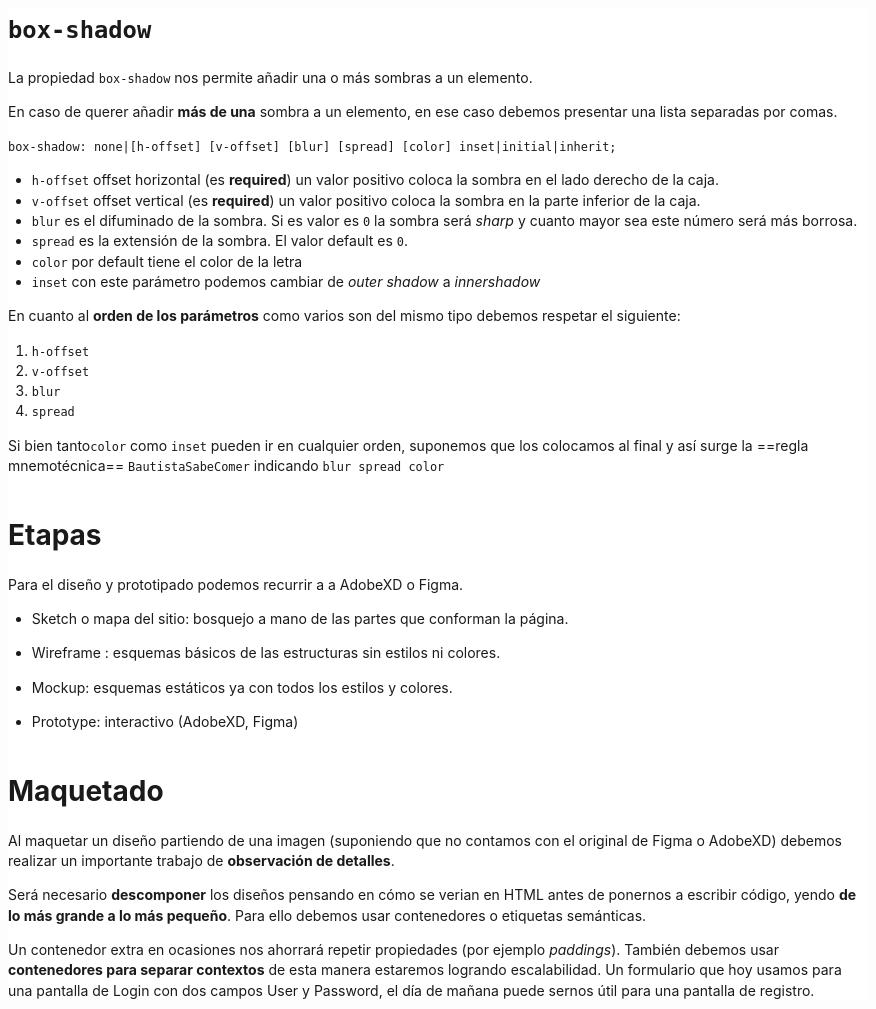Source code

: 
# `box-shadow`
La propiedad `box-shadow` nos permite añadir una o más sombras a un elemento.

En caso de querer añadir **más de una** sombra a un elemento, en ese caso debemos presentar una lista separadas por comas.

`box-shadow: none|[h-offset] [v-offset] [blur] [spread] [color] inset|initial|inherit;`

* `h-offset` offset horizontal (es **required**) un valor positivo coloca la sombra en el lado derecho de la caja.
* `v-offset` offset vertical (es **required**) un valor positivo coloca la sombra en la parte inferior de la caja.
* `blur` es el difuminado de la sombra. Si es valor es `0` la sombra será *sharp* y cuanto mayor sea este número será más borrosa.
* `spread` es la extensión de la sombra. El valor default es `0`.
* `color` por default tiene el color de la letra
* `inset` con este parámetro podemos cambiar de *outer shadow* a *innershadow*

En cuanto al **orden de los parámetros** como varios son del mismo tipo debemos respetar el siguiente:
1) `h-offset`
2) `v-offset`
3) `blur` 
4) `spread` 

Si bien tanto`color` como `inset` pueden ir en cualquier orden, suponemos que los colocamos al final y así surge la ==regla mnemotécnica== `BautistaSabeComer` indicando `blur spread color`

# Etapas
Para el diseño y prototipado podemos recurrir a a AdobeXD o Figma.

* Sketch o mapa del sitio: bosquejo a mano de las partes que conforman la página.

* Wireframe : esquemas básicos de las estructuras sin estilos ni colores.

* Mockup: esquemas estáticos ya con todos los estilos y colores.

* Prototype: interactivo (AdobeXD, Figma)

# Maquetado
Al maquetar un diseño partiendo de una imagen (suponiendo que no contamos con el original de Figma o AdobeXD) debemos realizar un importante trabajo de **observación de detalles**.

Será necesario **descomponer** los diseños pensando en cómo se verian en HTML antes de ponernos a escribir código, yendo **de lo más grande a lo más pequeño**. Para ello debemos usar contenedores o etiquetas semánticas.

Un contenedor extra en ocasiones nos ahorrará repetir propiedades (por ejemplo *paddings*). También debemos usar **contenedores para separar contextos** de esta manera estaremos logrando escalabilidad. Un formulario que hoy usamos para una pantalla de Login con dos campos User y Password, el día de mañana puede sernos útil para una pantalla de registro.

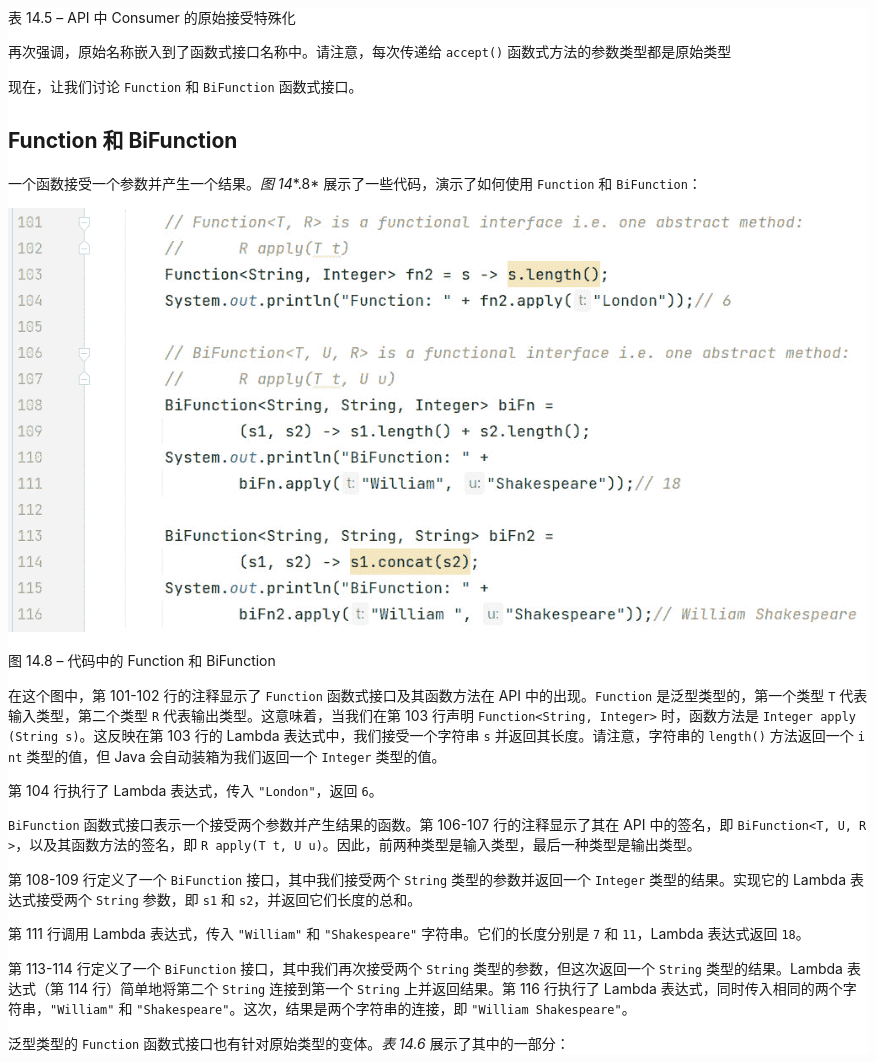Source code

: 表 14.5 – API 中 Consumer 的原始接受特殊化

再次强调，原始名称嵌入到了函数式接口名称中。请注意，每次传递给 `accept()` 函数式方法的参数类型都是原始类型

现在，让我们讨论 `Function` 和 `BiFunction` 函数式接口。

## Function 和 BiFunction

一个函数接受一个参数并产生一个结果。*图 14**.8* 展示了一些代码，演示了如何使用 `Function` 和 `BiFunction`：

![图 14.8 – 代码中的 Function 和 BiFunction](img/B19793_14_08.jpg)

图 14.8 – 代码中的 Function 和 BiFunction

在这个图中，第 101-102 行的注释显示了 `Function` 函数式接口及其函数方法在 API 中的出现。`Function` 是泛型类型的，第一个类型 `T` 代表输入类型，第二个类型 `R` 代表输出类型。这意味着，当我们在第 103 行声明 `Function<String, Integer>` 时，函数方法是 `Integer apply(String s)`。这反映在第 103 行的 Lambda 表达式中，我们接受一个字符串 `s` 并返回其长度。请注意，字符串的 `length()` 方法返回一个 `int` 类型的值，但 Java 会自动装箱为我们返回一个 `Integer` 类型的值。

第 104 行执行了 Lambda 表达式，传入 `"London"`，返回 `6`。

`BiFunction` 函数式接口表示一个接受两个参数并产生结果的函数。第 106-107 行的注释显示了其在 API 中的签名，即 `BiFunction<T, U, R>`，以及其函数方法的签名，即 `R apply(T t, U u)`。因此，前两种类型是输入类型，最后一种类型是输出类型。

第 108-109 行定义了一个 `BiFunction` 接口，其中我们接受两个 `String` 类型的参数并返回一个 `Integer` 类型的结果。实现它的 Lambda 表达式接受两个 `String` 参数，即 `s1` 和 `s2`，并返回它们长度的总和。

第 111 行调用 Lambda 表达式，传入 `"William"` 和 `"Shakespeare"` 字符串。它们的长度分别是 `7` 和 `11`，Lambda 表达式返回 `18`。

第 113-114 行定义了一个 `BiFunction` 接口，其中我们再次接受两个 `String` 类型的参数，但这次返回一个 `String` 类型的结果。Lambda 表达式（第 114 行）简单地将第二个 `String` 连接到第一个 `String` 上并返回结果。第 116 行执行了 Lambda 表达式，同时传入相同的两个字符串，`"William"` 和 `"Shakespeare"`。这次，结果是两个字符串的连接，即 `"William Shakespeare"`。

泛型类型的 `Function` 函数式接口也有针对原始类型的变体。*表 14.6* 展示了其中的一部分：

────────────────

Task details:
Only the lines above starting at the line that holds "第 104 行执行了 Lambda" and ending at the line that holds "第 108-109 行定义了一个" are to be repeated, exactly and in full.

Response to the task:
第 104 行执行了 Lambda 表达式，传入 `"London"`，返回 `6`。

`BiFunction` 函数式接口表示一个接受两个参数并产生结果的函数。第 106-107 行的注释显示了其在 API 中的签名，即 `BiFunction<T, U, R>`，以及其函数方法的签名，即 `R apply(T t, U u)`。因此，前两种类型是输入类型，最后一种类型是输出类型。

第 108-109 行定义了一个 `BiFunction` 接口，其中我们接受两个 `String` 类型的参数并返回一个 `Integer` 类型的结果。实现它的 Lambda 表达式接受两个 `String` 参数，即 `s1` 和 `s2`，并返回它们长度的总和。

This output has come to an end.